Widening the disparity between children who have physical disabilities and children with solely neurodivergent and mental health conditions, by offering to arrange taxi transport to physically disabled children in Derby city schools, and then offering inadequate PTB to equally disabled children who attend out of area schools.
With potential longer term consequences:
There is no plan in place to manage placement failures due to lack of transport provision for children in out of area schools, who will end up Not in Education, Employment or Training (NEET).

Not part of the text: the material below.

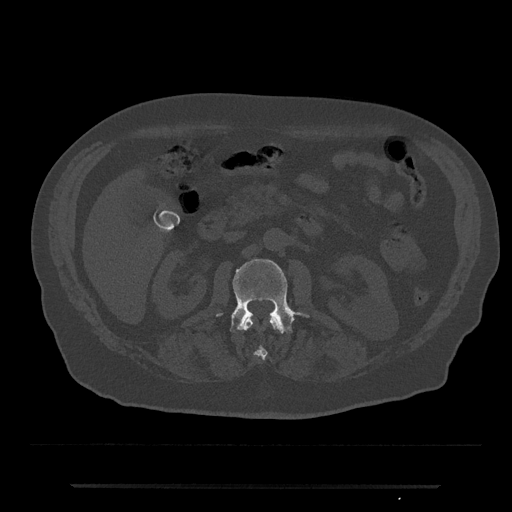
CT including the spine, one axial slice; slice 489 of 797 in the series (ordered by position); reconstruction kernel Br40s/3; 120 kVp; bone window (W 1800 / L 400 HU); 0.5 mm slice thickness; 512 × 512 image matrix, field of view 434 × 434 mm. Male patient, age 80 years. From the clinical record (not read from this slice): primary cancer: prostate; vertebrae with lytic lesions (as recorded): L1, T11.
Annotated regions visible in this slice (semi-automatic segmentation, software-assisted and operator-edited):
- L1 vertebra: bounding box (x1, y1, x2, y2) in pixels: (242, 317, 282, 359)
- L2 vertebra: (216, 259, 310, 333)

Many children in out of area schools are not studying at the same stage as their non disabled peers because of the time it took to find a school place after a failed mainstream placement, and are now doubly disadvantaged to find themselves unable to attend the provision it took so long to find and settle into as autistic young people.
The amount of money the Council is planning to save is negligible. It represenst 0.1% of the net annual budget – it is barely measurable. Yet the policy results in significant social consequences for a small number of vulnerable children and their families.
The post-16 Travel Assistance is discretionary and the Council has to be cost efficient but it also has a social obligation to the residents. Many parents, who have been in receipt of the existing support in the 22/23 school year, have designed their work/family commitments and logistical arrangements on the understanding that they have that support. It is unreasonable that they are expected to change this with little notice and to manage the consequences, themselves. If PTBs were the only answer then a phased implementation over a longer period of time would be more professional.
The Council’s time could be spent more positively and constructively by
- examining more efficient contractual arrangements with transport companies to deliver the required service.
- improving the SEND processes including those between the SEND and Transport departments so they are seamless and not fractured.
- spend less time creating friction with parents and save costs by working together. The underlying philosophy seems to be driven by arbitrarily trying to avoid costs rather than providing a service to support the child’s approved needs.
POSTSCRIPT
The unfolding fiasco with Home to School Transport is an additional level of stress created by the Council on to the parents of SEND children. It seems that despite previous promises and aspirations made by Council Officers that too many parents still have to fight for the right for their child to have an appropriate education.
This is wrong and unethical!
The answer is not for parents to be represented by funded organisations who will necessarily have their own agenda. The Council needs to listen, directly, to those with the lived experience and change their approach away from being adversarial. It doesn’t have to cost more, it might actually be more efficient for all involved. Trust has been lost. The Council needs to set up a “Truth Commission” style engagement and transform the way Derby educates and cares for children with Special Educational Needs, and Disabilities.